Material for this task
= Beginning of Section =

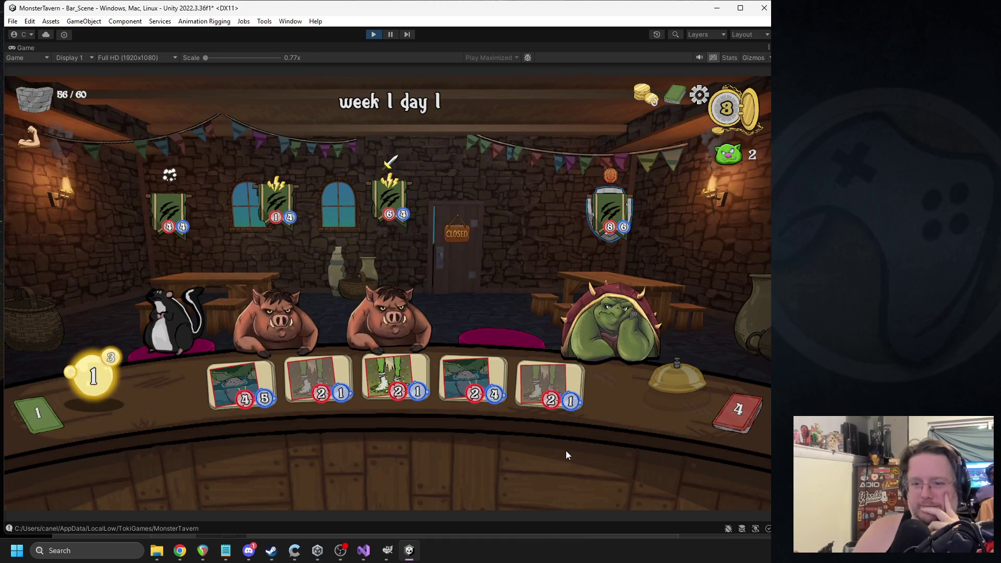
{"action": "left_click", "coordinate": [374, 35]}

= End of Section =
= Beginning of Section =

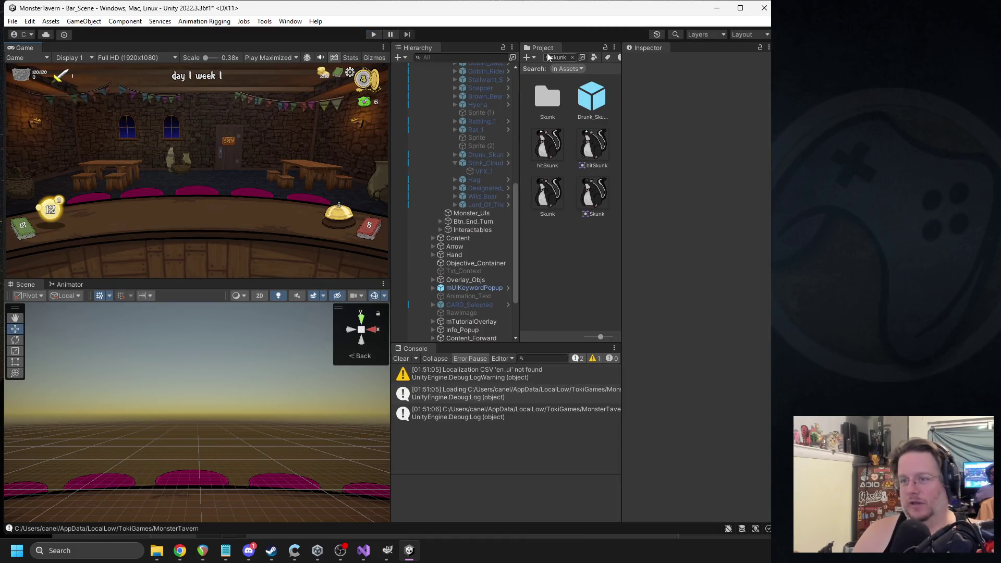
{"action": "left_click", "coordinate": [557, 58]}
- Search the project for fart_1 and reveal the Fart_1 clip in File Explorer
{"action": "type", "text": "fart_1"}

= End of Section =

Work instruction
Count the lines of the data that contain the word "action", and give only that number.

Answer box
3